Clinical Significance of Serum NEDD9 Levels in Patients with Pancreatic Cancer

Afsar C. U. , Karabulut M., Karabulut S., Ozal S. T. , Cikot M., SERİLMEZ M., ...More

BIOMOLECULES, vol.8, no.4, 2018 (Journal Indexed in SCI) identifier identifier identifier

  • Publication Type: Article / Article
  • Volume: 8 Issue: 4
  • Publication Date: 2018
  • Doi Number: 10.3390/biom8040169
  • Title of Journal : BIOMOLECULES


Introduction: Pancreatic cancer (PC) is a lethal malignancy. Various diagnostic, predictive, and prognostic biomarkers have been evaluated. This study was conducted to investigate the serum levels of neural precursor cell expressed developmentally downregulated protein 9 (NEDD9) in patients with PC and the relationship between tumor progression and known prognostic parameters. Materials and Methods: Serum samples were obtained on first admission before any treatment.

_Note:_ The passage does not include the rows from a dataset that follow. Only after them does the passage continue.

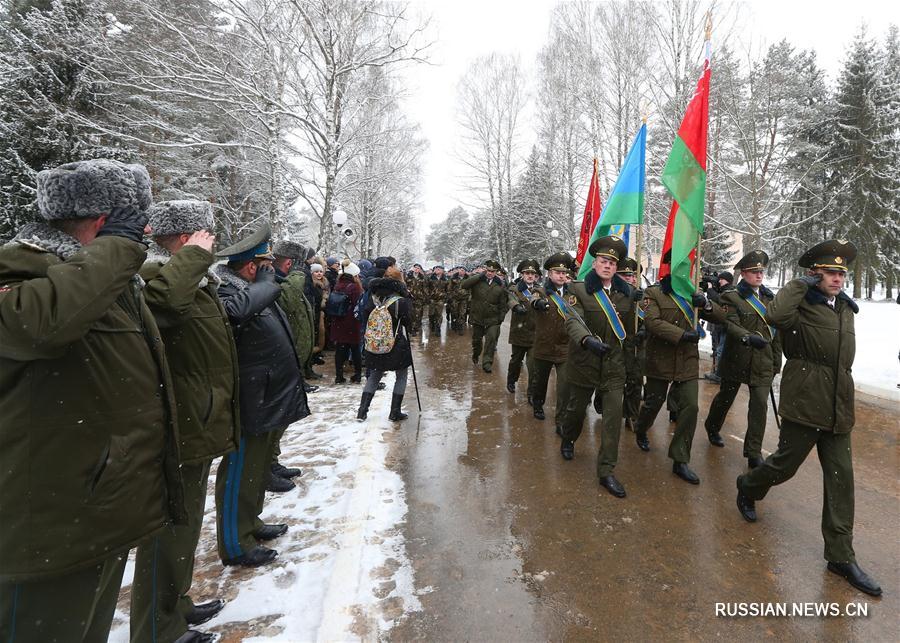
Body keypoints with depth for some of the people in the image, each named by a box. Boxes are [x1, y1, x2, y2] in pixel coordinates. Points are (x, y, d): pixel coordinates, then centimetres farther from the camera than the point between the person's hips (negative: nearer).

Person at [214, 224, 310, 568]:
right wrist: (267, 278, -28)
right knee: (241, 472, 5)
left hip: (270, 399, 10)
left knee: (258, 467, 23)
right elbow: (237, 309, -41)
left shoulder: (255, 290, 13)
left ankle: (249, 522, 40)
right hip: (251, 404, -10)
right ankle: (235, 543, 21)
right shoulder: (226, 290, -17)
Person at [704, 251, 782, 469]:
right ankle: (713, 427, 41)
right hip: (737, 359, -3)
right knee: (725, 397, 14)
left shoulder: (769, 298, 9)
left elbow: (776, 331, 12)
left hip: (763, 362, 3)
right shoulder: (731, 296, -7)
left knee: (760, 405, -4)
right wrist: (748, 338, -38)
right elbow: (730, 324, -20)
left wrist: (776, 361, 10)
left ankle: (754, 452, 6)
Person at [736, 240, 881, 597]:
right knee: (785, 464, 6)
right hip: (804, 404, -7)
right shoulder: (801, 305, -10)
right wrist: (801, 283, -21)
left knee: (841, 478, 7)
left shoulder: (846, 308, 14)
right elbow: (776, 315, -36)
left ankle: (841, 555, 17)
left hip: (838, 409, 7)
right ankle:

Serum NEDD9 levels were determined using enzyme-linked immunosorbent assay (ELISA). Age- and sex-matched healthy controls were included in the analysis. Results: In a three year period, 32 patients with a pathologically-confirmed diagnosis of PC were enrolled in this study. The median age at diagnosis was 61 years, range 38 to 84 years; the majority of the patients in the group were men (n = 20, 62.5%). The tumor was located in the head of pancreas in 21 (65.6%) patients. Forty-one percent of 17 metastatic patients who received palliative CTx (chemotherapy) were CTx-responsive. The baseline serum NEDD9 levels were significantly higher in patients with PA than in the control group (p = 0.03). Median OS of the whole group were 27 +/- 7.3 weeks. Alcohol intake, performance status, and LDH levels were found to be significant prognostic factors (p = 0.006, p < 0.001, and p < 0.001, respectively). However, serum NEDD9 levels had no significantly effect on progression free survival (PFS) and overall survival (OS) (p = 0.71 and p = 0.58, respectively). Conclusions: NEDD9 is identified as a secretory biomarker for PC but it has no prognostic role.